エッセイ「私のバリアフリー」を読んで
阿賀黎明高校校長(前長岡市教育部長) 吉田 博
ホームページからの興味深い記事「私のバリアフリー」をお送りくださり感謝します。
私のその中の「認識のバリアー」について、少し論じてみたいと思います。
藤田さんは、障害者側からの認識のバリアーについて論じていますが、私は、見える方からの認識と言うことについて論じてみようと思います。
私は、市役所の食堂で、よく藤田さんと一緒に食事をさせていただきました。また、食堂の出入りで声をかけることがありました。興味深いことで、しかし、普段無視しがちのことの一つに、この認識の問題があります。
目の見える人間は、例えば、廊下をだれかとすれちがったときに、どういう態度をとるかは、非常に大きな問題です。あいさつをすれば、それ相応の親しさを表すわけですが、目を合わせなかったり、あるいは合わせても挨拶をしなかったりした場合は、たとえ無言であったとしても、あるメッセージを送っています。こういう場合は、たいていマイナスのメッセージ、つまり、俺はおまえを無視してる、とか、俺はおまえが嫌いだ、とか、お前のことなどもう知らない、を伝えています。
しかし、視覚障害を持つ藤田さんのような人とすれ違う場合、あいさつしたくなければ、無視するばそれでいいわけで、何も感情は生じません。そういう、私から言えば、卑怯さが、見える方にはあります。つまり、晴眼者同士のすれ違いと違って、無視したからといってマイナスの感情を生じることはないわけです。そう言う状況に無意識のうちに甘えたり、逃げ込んだりします。例外的には、例えば、藤田さんが臭いに敏感で、言葉を交わさなくても、すれちがったときに誰だか分かるという場合がありますが、多分、例外的でしょう。
広い食堂での出会いも同じです。
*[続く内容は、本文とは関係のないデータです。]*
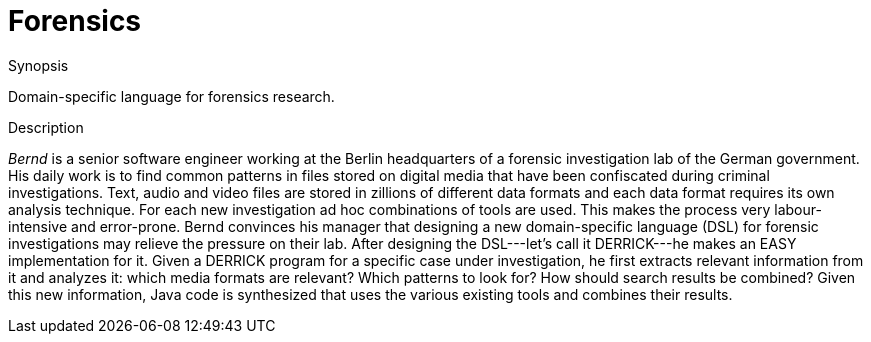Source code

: 
[[EASY-Forensics]]
# Forensics
:concept: Forensics

.Synopsis
Domain-specific language for forensics research.

.Syntax

.Types

.Function

.Description
_Bernd_ is a senior software engineer working at the Berlin headquarters of a forensic investigation lab of the German government. His daily work is to find common patterns in files stored on digital media that have been confiscated during criminal investigations. Text, audio and video files are stored in zillions of different data formats and each data format requires its own analysis technique. For each new investigation ad hoc combinations of tools are used. This makes the process very labour-intensive and error-prone. Bernd convinces his manager that designing a new domain-specific language (DSL) for forensic investigations may relieve the pressure on their lab. After designing the DSL---let's call it DERRICK---he makes an EASY implementation for it. Given a DERRICK program for a specific case under investigation, he first extracts relevant information from it and analyzes it: which media formats are relevant? Which patterns to look for? How should search results be combined? Given this new information, Java code is synthesized that uses the various existing tools and combines their results.

.Examples

.Benefits

.Pitfalls


:leveloffset: +1

:leveloffset: -1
晴眼者なら、視力の続く限り、誰がどこに座っているのか見えるわけで、誰と一緒に座るのかということは、選択できることであって、ある意味では感情や関係の問題として浮上してきます。
しかし、視界の中に藤田さんを認めたとしても、一緒に座りたくなければ、だまっていれば、藤田さんとの関係は、何も生じません。反対に、見える人同士なら、あいつはおれがここにいるのを承知しながら来なかった、などという感情や関係を生み出します。
そういうわけで、認識のバリアーについては、見えない側からの認識だけではなく、見える側からの点も問題にする必要があるだろうと思っています。
私は、藤田さんが晴眼者だったら私を発見しただろうと考えられる場合には当然のように声をかけていました。つまり、藤田さんの目の部分を私は声で補っていました。それは見える側からの心理的認識の問題だからです。多分それが、一緒に食事を多くした理由なのではないかと思います。
私にとって、藤田さんは「単に」目が不自由なだけの友人でした。普通の人でした。だから、平気で意見交換もできたし、目に関する冗談も言えたのだと思います。
藤田さんのお考えを読みながら、そんなことを考えています。